- Exercise directions -
Each entry that appears below should be restated exactly as it is.

Stored data
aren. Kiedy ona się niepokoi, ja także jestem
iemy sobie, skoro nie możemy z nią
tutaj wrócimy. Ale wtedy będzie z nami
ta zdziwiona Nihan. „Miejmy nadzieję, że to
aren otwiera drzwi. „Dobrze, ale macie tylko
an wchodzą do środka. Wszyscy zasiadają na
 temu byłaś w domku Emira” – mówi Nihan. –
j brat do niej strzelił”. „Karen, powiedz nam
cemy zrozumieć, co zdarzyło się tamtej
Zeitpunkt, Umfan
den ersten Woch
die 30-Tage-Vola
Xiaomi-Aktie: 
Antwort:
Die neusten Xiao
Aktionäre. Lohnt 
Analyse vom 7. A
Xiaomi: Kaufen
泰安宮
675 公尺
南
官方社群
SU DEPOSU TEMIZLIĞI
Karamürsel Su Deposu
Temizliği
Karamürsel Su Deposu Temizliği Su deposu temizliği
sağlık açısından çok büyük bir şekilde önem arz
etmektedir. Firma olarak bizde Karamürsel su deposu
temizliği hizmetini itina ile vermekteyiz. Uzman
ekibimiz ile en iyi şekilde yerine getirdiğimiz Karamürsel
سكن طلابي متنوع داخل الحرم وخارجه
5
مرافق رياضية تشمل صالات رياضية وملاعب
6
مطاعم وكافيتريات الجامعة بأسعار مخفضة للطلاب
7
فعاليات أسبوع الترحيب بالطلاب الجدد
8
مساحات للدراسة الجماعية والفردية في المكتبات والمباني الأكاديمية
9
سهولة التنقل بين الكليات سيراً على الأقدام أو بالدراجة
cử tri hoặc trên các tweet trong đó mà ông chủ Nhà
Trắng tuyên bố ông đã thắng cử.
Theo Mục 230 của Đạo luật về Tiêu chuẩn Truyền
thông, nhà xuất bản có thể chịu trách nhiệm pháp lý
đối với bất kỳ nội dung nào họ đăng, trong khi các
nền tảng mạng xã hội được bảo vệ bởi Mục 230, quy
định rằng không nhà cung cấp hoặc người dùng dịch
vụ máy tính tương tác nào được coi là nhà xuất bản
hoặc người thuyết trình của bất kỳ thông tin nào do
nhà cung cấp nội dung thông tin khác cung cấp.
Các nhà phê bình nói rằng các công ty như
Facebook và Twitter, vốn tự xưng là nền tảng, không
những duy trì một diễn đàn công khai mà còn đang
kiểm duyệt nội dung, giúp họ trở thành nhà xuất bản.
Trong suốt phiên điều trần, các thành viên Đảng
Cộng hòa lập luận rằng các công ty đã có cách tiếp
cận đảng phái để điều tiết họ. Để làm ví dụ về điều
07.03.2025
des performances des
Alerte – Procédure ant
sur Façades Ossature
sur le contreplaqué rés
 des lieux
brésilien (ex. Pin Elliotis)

- Your response -
aren. Kiedy ona się niepokoi, ja także jestem
iemy sobie, skoro nie możemy z nią
tutaj wrócimy. Ale wtedy będzie z nami
ta zdziwiona Nihan. „Miejmy nadzieję, że to
aren otwiera drzwi. „Dobrze, ale macie tylko
an wchodzą do środka. Wszyscy zasiadają na
 temu byłaś w domku Emira” – mówi Nihan. –
j brat do niej strzelił”. „Karen, powiedz nam
cemy zrozumieć, co zdarzyło się tamtej
Zeitpunkt, Umfan
den ersten Woch
die 30-Tage-Vola
Xiaomi-Aktie: 
Antwort:
Die neusten Xiao
Aktionäre. Lohnt 
Analyse vom 7. A
Xiaomi: Kaufen
泰安宮
675 公尺
南
官方社群
SU DEPOSU TEMIZLIĞI
Karamürsel Su Deposu
Temizliği
Karamürsel Su Deposu Temizliği Su deposu temizliği
sağlık açısından çok büyük bir şekilde önem arz
etmektedir. Firma olarak bizde Karamürsel su deposu
temizliği hizmetini itina ile vermekteyiz. Uzman
ekibimiz ile en iyi şekilde yerine getirdiğimiz Karamürsel
سكن طلابي متنوع داخل الحرم وخارجه
5
مرافق رياضية تشمل صالات رياضية وملاعب
6
مطاعم وكافيتريات الجامعة بأسعار مخفضة للطلاب
7
فعاليات أسبوع الترحيب بالطلاب الجدد
8
مساحات للدراسة الجماعية والفردية في المكتبات والمباني الأكاديمية
9
سهولة التنقل بين الكليات سيراً على الأقدام أو بالدراجة
cử tri hoặc trên các tweet trong đó mà ông chủ Nhà
Trắng tuyên bố ông đã thắng cử.
Theo Mục 230 của Đạo luật về Tiêu chuẩn Truyền
thông, nhà xuất bản có thể chịu trách nhiệm pháp lý
đối với bất kỳ nội dung nào họ đăng, trong khi các
nền tảng mạng xã hội được bảo vệ bởi Mục 230, quy
định rằng không nhà cung cấp hoặc người dùng dịch
vụ máy tính tương tác nào được coi là nhà xuất bản
hoặc người thuyết trình của bất kỳ thông tin nào do
nhà cung cấp nội dung thông tin khác cung cấp.
Các nhà phê bình nói rằng các công ty như
Facebook và Twitter, vốn tự xưng là nền tảng, không
những duy trì một diễn đàn công khai mà còn đang
kiểm duyệt nội dung, giúp họ trở thành nhà xuất bản.
Trong suốt phiên điều trần, các thành viên Đảng
Cộng hòa lập luận rằng các công ty đã có cách tiếp
cận đảng phái để điều tiết họ. Để làm ví dụ về điều
07.03.2025
des performances des
Alerte – Procédure ant
sur Façades Ossature
sur le contreplaqué rés
 des lieux
brésilien (ex. Pin Elliotis)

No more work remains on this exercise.